= About this exercise =
Convert the stretch of the data from the line containing "Fact: convolution can" through the line containing "Another definition: Any" into a JSON list of strings. Give one string per line, include both end lines, and leave out blank lines.
========
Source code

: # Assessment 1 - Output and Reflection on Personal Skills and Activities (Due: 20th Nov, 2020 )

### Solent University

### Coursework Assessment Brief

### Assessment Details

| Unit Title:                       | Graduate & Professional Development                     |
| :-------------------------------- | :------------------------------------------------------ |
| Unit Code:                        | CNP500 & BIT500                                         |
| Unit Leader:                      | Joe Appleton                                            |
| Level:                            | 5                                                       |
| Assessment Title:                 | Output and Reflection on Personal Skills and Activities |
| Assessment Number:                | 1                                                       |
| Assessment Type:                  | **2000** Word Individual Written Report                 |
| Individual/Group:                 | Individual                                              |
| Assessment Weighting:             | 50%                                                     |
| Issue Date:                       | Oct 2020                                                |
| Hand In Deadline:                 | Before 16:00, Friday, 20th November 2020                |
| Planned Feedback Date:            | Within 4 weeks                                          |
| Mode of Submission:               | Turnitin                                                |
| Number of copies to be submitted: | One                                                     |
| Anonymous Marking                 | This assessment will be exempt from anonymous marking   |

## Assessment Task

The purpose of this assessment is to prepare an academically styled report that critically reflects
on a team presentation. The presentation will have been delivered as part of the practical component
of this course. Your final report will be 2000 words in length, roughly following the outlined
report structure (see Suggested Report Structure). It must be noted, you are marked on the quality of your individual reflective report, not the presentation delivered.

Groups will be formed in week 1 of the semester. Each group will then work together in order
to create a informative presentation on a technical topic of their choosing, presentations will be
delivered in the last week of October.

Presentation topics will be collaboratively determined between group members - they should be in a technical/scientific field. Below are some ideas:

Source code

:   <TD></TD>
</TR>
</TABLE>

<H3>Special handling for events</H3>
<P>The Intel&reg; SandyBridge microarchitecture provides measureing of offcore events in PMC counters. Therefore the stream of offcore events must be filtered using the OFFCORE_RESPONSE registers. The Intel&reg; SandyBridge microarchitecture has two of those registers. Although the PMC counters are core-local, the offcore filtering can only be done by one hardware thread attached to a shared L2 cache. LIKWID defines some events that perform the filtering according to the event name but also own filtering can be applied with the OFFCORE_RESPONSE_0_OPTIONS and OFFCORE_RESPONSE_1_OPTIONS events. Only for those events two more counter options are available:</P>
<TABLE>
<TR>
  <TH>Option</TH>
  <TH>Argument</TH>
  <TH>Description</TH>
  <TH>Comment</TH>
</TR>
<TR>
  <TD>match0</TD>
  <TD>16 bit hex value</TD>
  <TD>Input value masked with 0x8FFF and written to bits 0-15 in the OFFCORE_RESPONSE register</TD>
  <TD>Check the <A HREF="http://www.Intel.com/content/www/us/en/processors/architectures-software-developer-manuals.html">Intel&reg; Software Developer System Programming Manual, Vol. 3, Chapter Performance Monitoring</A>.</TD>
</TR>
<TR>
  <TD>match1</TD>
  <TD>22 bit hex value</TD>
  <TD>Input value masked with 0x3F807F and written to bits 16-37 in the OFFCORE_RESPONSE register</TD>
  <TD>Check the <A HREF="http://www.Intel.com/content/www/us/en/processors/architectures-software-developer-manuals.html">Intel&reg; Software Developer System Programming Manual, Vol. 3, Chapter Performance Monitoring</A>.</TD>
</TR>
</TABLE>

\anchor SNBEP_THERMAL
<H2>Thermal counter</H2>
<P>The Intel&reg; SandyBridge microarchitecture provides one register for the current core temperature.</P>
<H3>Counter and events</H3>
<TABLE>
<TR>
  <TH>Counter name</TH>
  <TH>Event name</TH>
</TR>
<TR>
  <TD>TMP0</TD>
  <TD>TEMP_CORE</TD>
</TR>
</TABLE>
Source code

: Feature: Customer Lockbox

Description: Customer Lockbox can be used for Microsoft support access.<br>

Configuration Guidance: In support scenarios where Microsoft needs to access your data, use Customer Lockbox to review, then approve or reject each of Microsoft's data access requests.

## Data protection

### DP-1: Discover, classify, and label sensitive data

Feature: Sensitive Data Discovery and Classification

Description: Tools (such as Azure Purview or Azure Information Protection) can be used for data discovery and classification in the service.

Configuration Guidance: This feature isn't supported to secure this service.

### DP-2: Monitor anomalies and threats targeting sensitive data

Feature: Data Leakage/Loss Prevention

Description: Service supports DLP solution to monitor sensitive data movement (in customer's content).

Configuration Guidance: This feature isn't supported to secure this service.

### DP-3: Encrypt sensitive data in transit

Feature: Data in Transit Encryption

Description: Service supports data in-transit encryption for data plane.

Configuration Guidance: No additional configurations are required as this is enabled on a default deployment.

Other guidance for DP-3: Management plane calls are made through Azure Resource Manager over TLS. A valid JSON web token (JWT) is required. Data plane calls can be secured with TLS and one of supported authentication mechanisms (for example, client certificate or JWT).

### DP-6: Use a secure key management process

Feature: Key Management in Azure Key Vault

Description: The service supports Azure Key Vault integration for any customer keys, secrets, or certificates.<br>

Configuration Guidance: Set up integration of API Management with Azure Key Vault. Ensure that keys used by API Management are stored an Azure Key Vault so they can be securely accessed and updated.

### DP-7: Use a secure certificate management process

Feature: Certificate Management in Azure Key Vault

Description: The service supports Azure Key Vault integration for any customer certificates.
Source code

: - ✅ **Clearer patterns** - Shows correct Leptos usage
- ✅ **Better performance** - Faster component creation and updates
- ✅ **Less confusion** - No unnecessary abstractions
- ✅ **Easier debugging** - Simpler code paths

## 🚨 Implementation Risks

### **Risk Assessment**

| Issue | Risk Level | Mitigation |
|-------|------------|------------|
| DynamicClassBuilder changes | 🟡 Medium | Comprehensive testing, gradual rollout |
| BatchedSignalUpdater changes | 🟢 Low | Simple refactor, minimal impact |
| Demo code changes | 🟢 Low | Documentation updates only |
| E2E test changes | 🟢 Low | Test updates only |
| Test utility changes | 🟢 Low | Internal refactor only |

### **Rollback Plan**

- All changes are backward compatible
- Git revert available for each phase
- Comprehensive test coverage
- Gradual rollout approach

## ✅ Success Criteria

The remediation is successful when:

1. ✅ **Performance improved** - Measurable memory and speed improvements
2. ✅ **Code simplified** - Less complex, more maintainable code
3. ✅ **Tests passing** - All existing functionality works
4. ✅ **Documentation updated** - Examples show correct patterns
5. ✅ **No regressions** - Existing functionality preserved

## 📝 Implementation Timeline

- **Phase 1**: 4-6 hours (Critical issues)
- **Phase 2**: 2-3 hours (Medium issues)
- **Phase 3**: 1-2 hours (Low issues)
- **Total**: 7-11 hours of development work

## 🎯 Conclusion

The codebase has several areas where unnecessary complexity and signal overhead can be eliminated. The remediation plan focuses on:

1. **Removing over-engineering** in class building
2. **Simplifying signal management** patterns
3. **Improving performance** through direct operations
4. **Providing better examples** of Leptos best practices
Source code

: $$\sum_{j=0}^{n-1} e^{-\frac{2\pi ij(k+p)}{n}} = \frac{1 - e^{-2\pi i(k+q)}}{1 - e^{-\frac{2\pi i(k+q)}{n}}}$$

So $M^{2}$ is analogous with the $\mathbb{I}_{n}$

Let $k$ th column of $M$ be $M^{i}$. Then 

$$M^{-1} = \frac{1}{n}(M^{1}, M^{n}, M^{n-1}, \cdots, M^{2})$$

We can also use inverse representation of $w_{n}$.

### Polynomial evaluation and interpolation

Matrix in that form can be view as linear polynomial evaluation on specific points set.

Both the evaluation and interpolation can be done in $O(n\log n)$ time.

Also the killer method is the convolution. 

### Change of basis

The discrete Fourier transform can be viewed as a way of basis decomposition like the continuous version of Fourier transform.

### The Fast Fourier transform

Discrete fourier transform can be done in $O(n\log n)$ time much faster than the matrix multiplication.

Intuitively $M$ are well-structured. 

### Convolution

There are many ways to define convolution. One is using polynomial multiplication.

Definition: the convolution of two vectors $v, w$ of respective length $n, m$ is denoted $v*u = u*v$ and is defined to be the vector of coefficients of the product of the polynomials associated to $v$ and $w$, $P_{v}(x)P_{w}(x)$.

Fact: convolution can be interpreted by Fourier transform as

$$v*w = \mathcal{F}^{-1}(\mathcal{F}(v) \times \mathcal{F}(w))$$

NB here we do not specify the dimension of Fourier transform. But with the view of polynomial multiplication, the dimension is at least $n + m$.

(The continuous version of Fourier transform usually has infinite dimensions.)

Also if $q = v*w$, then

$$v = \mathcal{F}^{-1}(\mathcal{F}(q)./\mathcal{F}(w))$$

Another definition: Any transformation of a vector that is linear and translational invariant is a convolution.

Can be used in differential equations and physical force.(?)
========
= Result =
[
  "Fact: convolution can be interpreted by Fourier transform as",
  "$$v*w = \\mathcal{F}^{-1}(\\mathcal{F}(v) \\times \\mathcal{F}(w))$$",
  "NB here we do not specify the dimension of Fourier transform. But with the view of polynomial multiplication, the dimension is at least $n + m$.",
  "(The continuous version of Fourier transform usually has infinite dimensions.)",
  "Also if $q = v*w$, then",
  "$$v = \\mathcal{F}^{-1}(\\mathcal{F}(q)./\\mathcal{F}(w))$$",
  "Another definition: Any transformation of a vector that is linear and translational invariant is a convolution."
]